FFRF celebrates Kansas ruling protecting abortion rights


Kansas’ highest court has today affirmed in a landmark ruling a woman’s right to choose — a rebuke to religiously motivated anti-choice legislatures nationwide.

The 6-1 decision begins by citing the Kansas Constitution’s Bill of Rights: “All men are possessed of equal and inalienable natural rights, among which are life, liberty and the pursuit of happiness.”

The decision continues: “We are now asked: ‘Is the declaration of rights more than an idealized aspiration? And, if so, do the substantive rights include a woman’s right to make decisions about her body, including the decision whether or not to continue her pregnancy?’ We answer these questions, ‘Yes.’”

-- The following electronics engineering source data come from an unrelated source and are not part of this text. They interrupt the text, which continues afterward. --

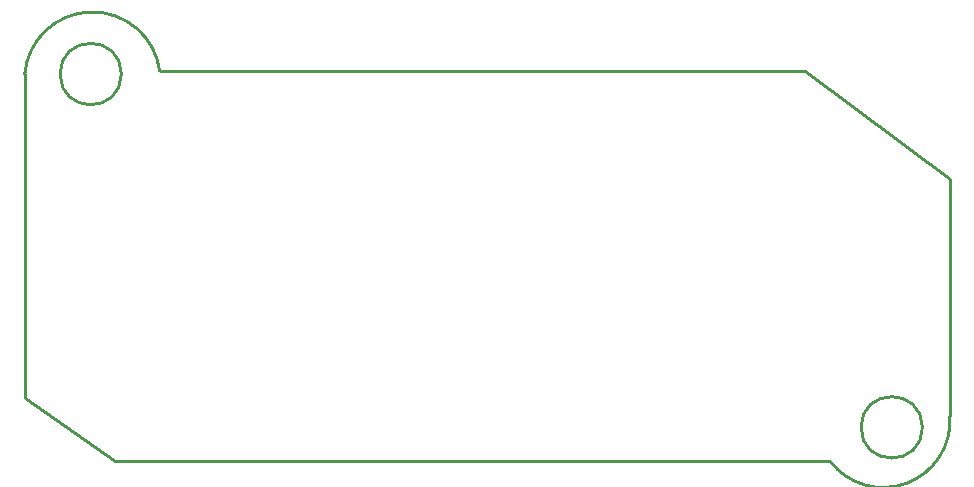
<source format=gbr>
%TF.GenerationSoftware,KiCad,Pcbnew,(6.0.4)*%
%TF.CreationDate,2022-06-03T19:19:18-06:00*%
%TF.ProjectId,Gas_Sensor_Module,4761735f-5365-46e7-936f-725f4d6f6475,rev?*%
%TF.SameCoordinates,Original*%
%TF.FileFunction,Profile,NP*%
%FSLAX46Y46*%
G04 Gerber Fmt 4.6, Leading zero omitted, Abs format (unit mm)*
G04 Created by KiCad (PCBNEW (6.0.4)) date 2022-06-03 19:19:18*
%MOMM*%
%LPD*%
G01*
G04 APERTURE LIST*
%TA.AperFunction,Profile*%
%ADD10C,0.254000*%
%TD*%
G04 APERTURE END LIST*
D10*
X231245275Y-74930000D02*
X231245275Y-54864000D01*
X221085311Y-78739973D02*
G75*
G03*
X231245275Y-74930000I4510364J3423973D01*
G01*
X160528000Y-78740000D02*
X221085275Y-78740000D01*
X164338000Y-45720000D02*
X218948000Y-45720000D01*
X152908000Y-73406000D02*
X160528000Y-78740000D01*
X152908000Y-45974000D02*
X152908000Y-73406000D01*
X161096000Y-45972000D02*
G75*
G03*
X161096000Y-45972000I-2600000J0D01*
G01*
X164338005Y-45719999D02*
G75*
G03*
X152908000Y-45974000I-5701225J-747001D01*
G01*
X228914000Y-75886000D02*
G75*
G03*
X228914000Y-75886000I-2600000J0D01*
G01*
X218948000Y-45720000D02*
X231245275Y-54864000D01*
M02*

</source>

The ruling not only blocks the state from enacting a 2015 first-of-its kind ban on the most common second trimester abortion procedure, dilation and extraction, but also sets powerful precedent. The decision will help discourage the onslaught of anti-woman, anti-choice legislation gaining traction in states across the country, and will affirm constitutional rights, as well.

While the new makeup of the U.S. Supreme Court presents a serious threat to federal protections for abortion guaranteed by Roe v. Wade, the right to choose is now the law of the land in Kansas. FFRF applauds the decision — and the coalition of civil libertarians, abortion providers and pro-choice activists who are fighting to ensure that a woman’s right to abortion is affirmed for every woman, regardless of where she lives.

The Freedom From Religion Foundation has long pointed out that nearly all organized opposition to abortion access comes from the Religious Right, which continues to impose its theocratic worldview on our secular institutions. As we have always said: Those who do not want an abortion should not have one. Our laws should not strip women of their rights based on a narrow set of personal religious beliefs.

Today’s ruling in Kansas is good news in the never-ending fight to protect and expand reproductive rights and access.